◆ **SET OF TASKS**
1. In the crypto excerpt, what controls a DAO in place of human decision-makers?
2. Rewrite the crypto excerpt between "In other cases, creators" and "go in the future.", inclusive, with "social tokens" changed to "fan tokens".

--- BEGIN EXTRACT PROVIDED ---

In other cases, creators are minting social tokens for their fans, which can then be used as a sort of internal currency within the fan's community. Roll, an early leader in this space, just passed through the crypto right of passage of being hacked.

For more on social tokens, check out this great discussion from the Means of Creation podcast/clubhouse, which explores where social tokens could go in the future.

Decentralized autonomous organizations (DAOs)

DAOs are a governance structure that is controlled by software rules instead of human decision-makers. They have been around since the earliest days of blockchain-based smart contracts.

The first DAO was set up in the early days of Ethereum, promptly hacked, and caused a crisis that led to a hard-fork in the Ethereum blockchain. But despite this inauspicious beginning, you should never underestimate new ways of coordinating groups of people.

Companies, cooperatives, and markets have all changed the world by finding ways to overcome collective action problems. Organizations like MolochDAO are now navigating the game theory challenges required to unlock a new way coordinating people and resources to make investments in the future.

--- END EXTRACT PROVIDED ---
--- BEGIN MATERIAL ---

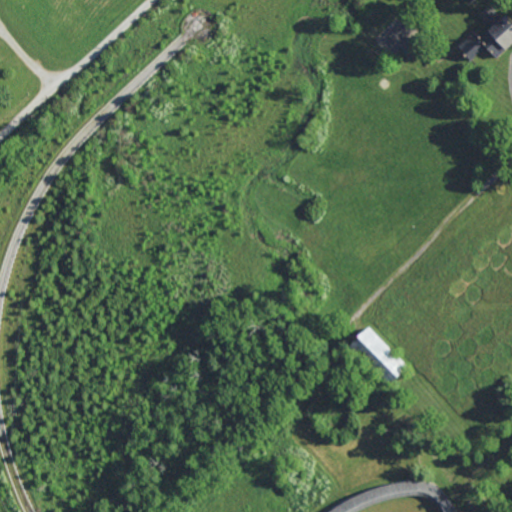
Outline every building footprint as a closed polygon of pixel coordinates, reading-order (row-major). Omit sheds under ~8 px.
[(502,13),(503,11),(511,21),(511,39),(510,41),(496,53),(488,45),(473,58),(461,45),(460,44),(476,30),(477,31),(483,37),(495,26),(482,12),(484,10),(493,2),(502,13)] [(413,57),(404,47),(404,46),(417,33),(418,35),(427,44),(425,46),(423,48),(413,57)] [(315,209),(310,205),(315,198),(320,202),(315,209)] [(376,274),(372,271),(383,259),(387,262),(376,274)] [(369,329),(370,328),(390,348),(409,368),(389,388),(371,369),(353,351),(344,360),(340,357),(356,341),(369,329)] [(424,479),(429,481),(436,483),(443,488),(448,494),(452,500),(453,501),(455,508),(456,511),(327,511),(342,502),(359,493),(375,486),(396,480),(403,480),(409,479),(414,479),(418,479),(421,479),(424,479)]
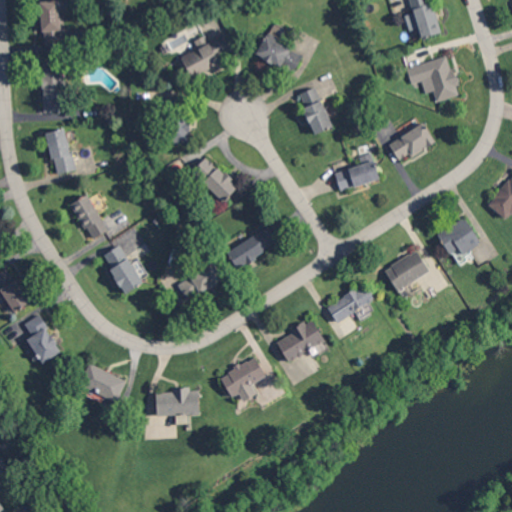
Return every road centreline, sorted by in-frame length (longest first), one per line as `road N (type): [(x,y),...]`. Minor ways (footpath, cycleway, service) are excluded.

--- END MATERIAL ---
--- BEGIN MATERIAL ---

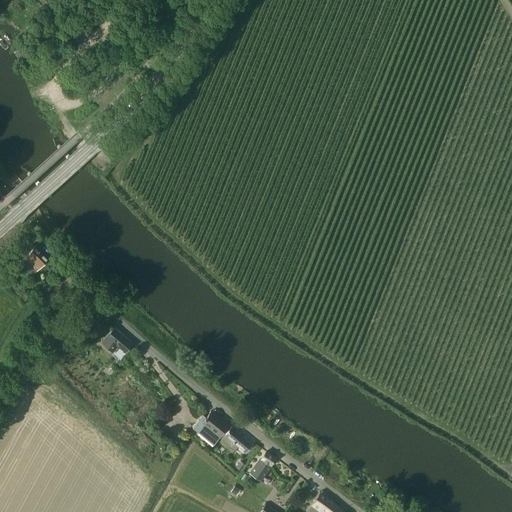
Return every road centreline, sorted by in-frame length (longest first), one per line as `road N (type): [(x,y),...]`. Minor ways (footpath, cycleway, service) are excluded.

--- END MATERIAL ---
--- BEGIN MATERIAL ---

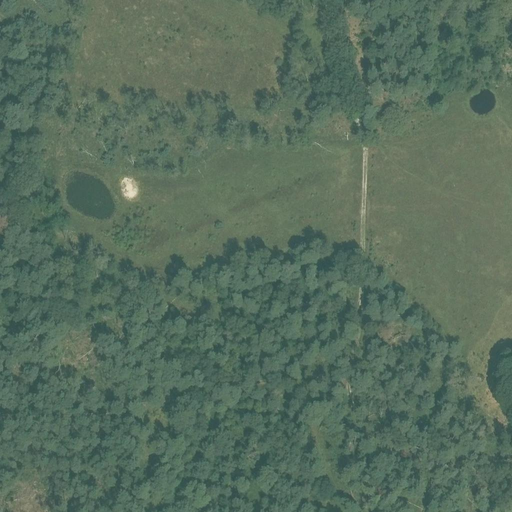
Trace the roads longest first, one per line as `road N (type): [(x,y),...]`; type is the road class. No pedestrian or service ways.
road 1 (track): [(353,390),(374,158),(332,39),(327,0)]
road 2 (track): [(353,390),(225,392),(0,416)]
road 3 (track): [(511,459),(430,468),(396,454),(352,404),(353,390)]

--- END MATERIAL ---

◆ **OUTPUTS FOR THE TASKS**
1. Software rules.

2.
In other cases, creators are minting fan tokens for their fans, which can then be used as a sort of internal currency within the fan's community. Roll, an early leader in this space, just passed through the crypto right of passage of being hacked.

For more on fan tokens, check out this great discussion from the Means of Creation podcast/clubhouse, which explores where fan tokens could go in the future.